Editor’s Note: As the nation responds to COVID-19, NYLS alumni and students are sharing their time, talents, and resources to benefit their local communities and the School. In this series, we share their stories.
For the past four years, Kacia Wilson 1L has balanced full-time school with a part-time job in the Lenox Hill Hospital Emergency Room.
She works weekends, keeping the ER fully stocked on supplies, escorting patients to their scans, and assisting with other duties as needed.
The job was always busy, but a month ago, everything changed.
Lenox Hill added a second ER to accommodate the flood of COVID-19 patients and converted most of its facility into COVID units. Staff at the hospital—like hospitals throughout the city—have faced shortages of protective equipment.
After her first COVID shift, Wilson came home exhausted and upset. But the next morning, she returned for her next shift.
Adding to the stress, Wilson’s mother works at Long Island Jewish Medical Center, and her older sister is a nurse at Lenox Hill. Wilson’s younger sister has asthma, and the family is being vigilant about keeping her sequestered.
Why She’s Giving Back
“People have asked me why I don’t decline shifts or quit,” Wilson said. “I was born and raised in New York. This is my home and my heart. How could I not help in this time of need?”
A graduate of Townsend Harris High School in Queens, Wilson says that the school’s directive, “To leave my city greater than I found it,” guided her decision.

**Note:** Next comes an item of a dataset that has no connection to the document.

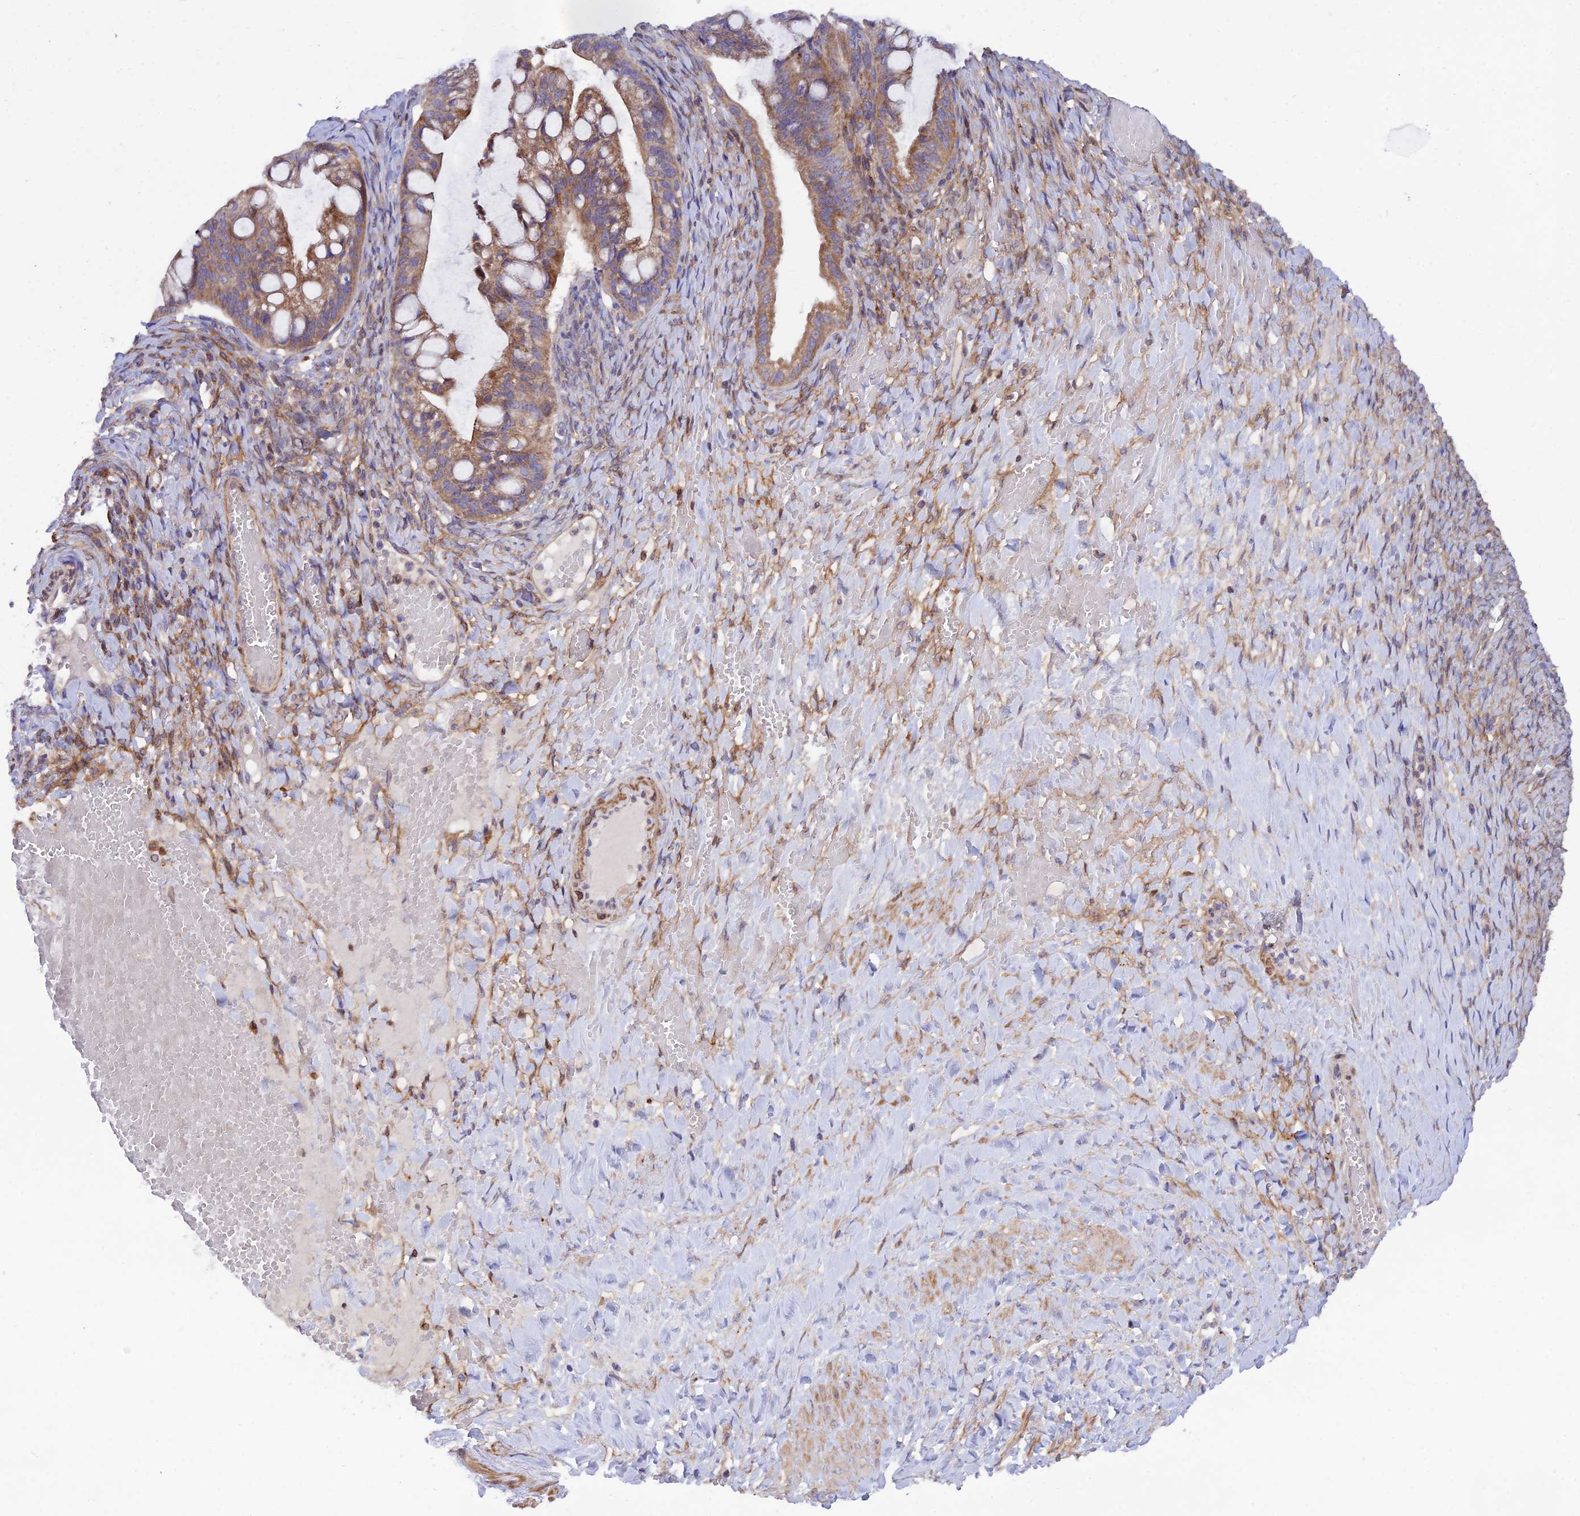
{"staining": {"intensity": "moderate", "quantity": ">75%", "location": "cytoplasmic/membranous"}, "tissue": "ovarian cancer", "cell_type": "Tumor cells", "image_type": "cancer", "snomed": [{"axis": "morphology", "description": "Cystadenocarcinoma, mucinous, NOS"}, {"axis": "topography", "description": "Ovary"}], "caption": "About >75% of tumor cells in ovarian cancer display moderate cytoplasmic/membranous protein expression as visualized by brown immunohistochemical staining.", "gene": "TRIM43B", "patient": {"sex": "female", "age": 73}}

At NYLS, Wilson is pursuing her longtime interest in criminal law with the same drive and purpose. This fall, she’ll extern with the New York County Public Defender’s Office. Later in law school, she plans to enroll in Advocacy of Criminal Cases—an intense criminal justice simulation course—and to take part in one of NYLS’s 20-plus legal clinics to explore her interests.
“I want to effect change and help people who are treated unfairly in the criminal justice system,” she says.
Wilson is also Vice President of the Caribbean and West Indian Law Students Association and a member of the Black Law Students Association.
Wilson’s mother is also a graduate student, studying Social Work so that she can take on a larger role at her hospital.
“She immigrated here from Jamaica in the mid ’90s,” Wilson said. “It’s taken her this long to finish school because she took care of me, my three sisters, and my cousin, by herself. She is truly amazing.